Ultimately, Eastman wants to convert all of its North American PET capacity to IntegRex technology. Nelson said Eastman is currently investigating, with local partners, the feasibility of building a world-scale PET plant close to an integrated oil refinery. "The combination of our lowest cost purified terephthalic acid and PET with lowest cost p-xylene from a refinery would create a compelling value that is nearly impossible for others to replicate for a long time."

Although Ferguson is bullish on the PET initiative, he told the analysts that modifications taking place in Eastman's coal gasification segment "will be a more significant transformational change than what we're doing in the PET world."

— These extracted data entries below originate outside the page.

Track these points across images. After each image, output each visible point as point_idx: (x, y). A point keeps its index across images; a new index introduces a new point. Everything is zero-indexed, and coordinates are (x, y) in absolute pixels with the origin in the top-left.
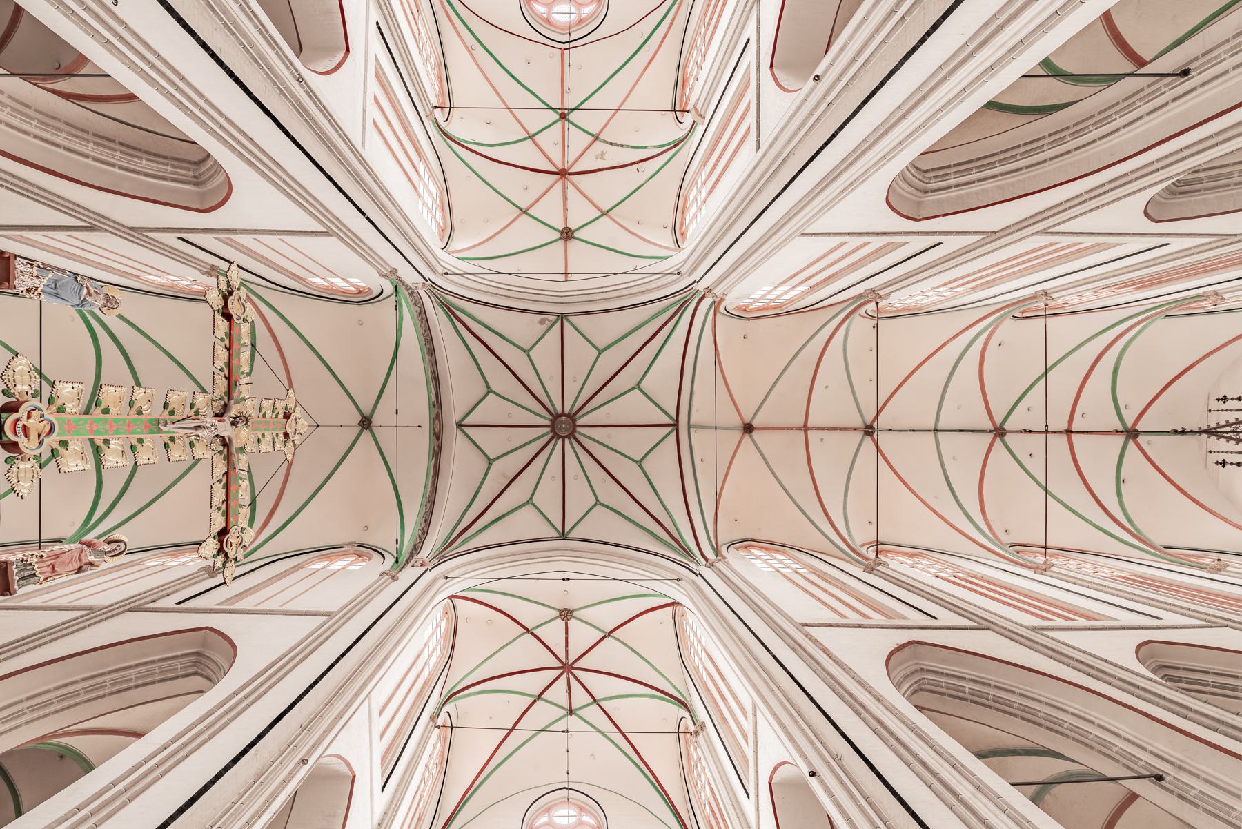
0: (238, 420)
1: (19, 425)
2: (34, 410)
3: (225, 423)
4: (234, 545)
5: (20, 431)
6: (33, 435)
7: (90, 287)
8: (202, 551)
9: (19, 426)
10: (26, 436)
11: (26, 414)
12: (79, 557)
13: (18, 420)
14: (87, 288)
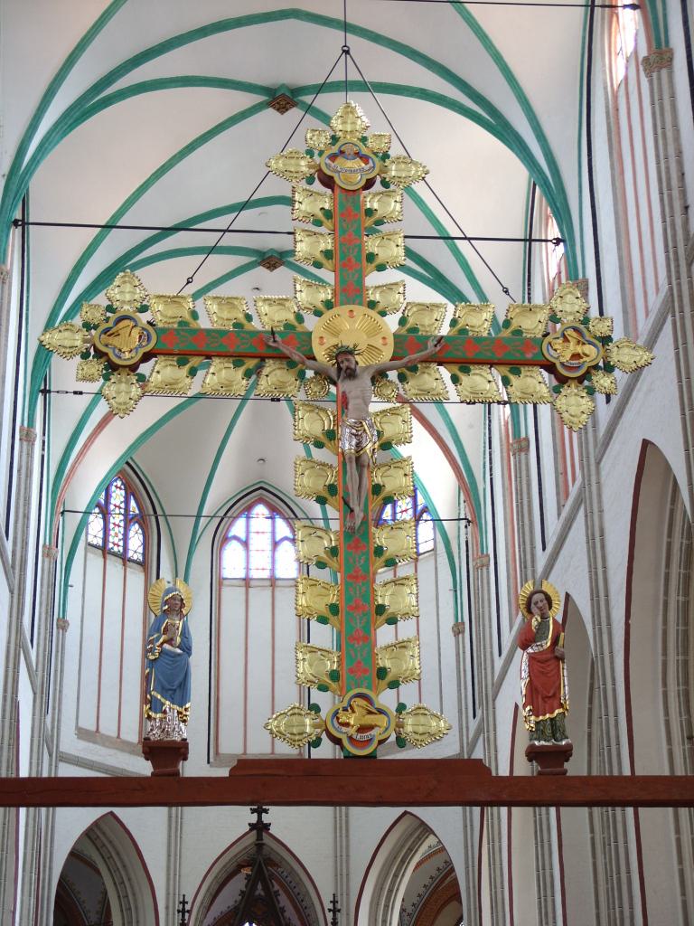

According to Ferguson, about 20-25% of Eastman's product volumes are manufactured from coal, and that 20-25% generates between 50 and 75% of the firm's earnings in a typical year. "Over the next five years, we should be able to increase that 20% ratio to something like 50%," he said.

Mark J. Costa, senior vice president for corporate strategy and marketing, explained that most of the cost of making chemicals comes from oil-based raw materials whose rising costs producers can't control or easily pass on to customers. "You're sort of stuck in a squeeze play between the big-box retailers, who won't give you any relief, and the big oil majors supplying a lot of your raw materials," he said. "Our whole program is aimed at pulling away from the supply side of that constraint. We're pretty certain that coal is not going to go rocketing upward."

Eastman expects its first new coal gasification plant to open on the Gulf Coast in about five years, producing methanol from synthesis gas. Methanol from Eastman's existing gasification operation in Kingsport is used to make acetic acid and derivatives. In contrast, Costa said, the new facility will supply methanol to Eastman's Longview, Texas, facility for conversion into propylene via a mix of in-house and licensed technologies. Such a process would be unique in the U.S.

In another departure from standard practice, the gasification plant will not be majority-owned by Eastman, but by financial partners. "Basically, if you're an investor in the coal gasification project," Costa said, "we'll provide project development services, and the insights and technical services we have for operating the facility. In exchange, we will take the synthesis gas and methanol at long-term prices."

Also under consideration, but further in the future, is an ethylene glycol plant based primarily on the same model.

According to Ferguson, the announcements made during the meeting are evidence that the North American chemical industry is far from dead. "You have to make some changes, but you can compete head-to-head with people who are perceived to be the most advantaged in the world today," he said. "And not only can you compete from a cost position, you can be sitting in the market that everybody wants to serve."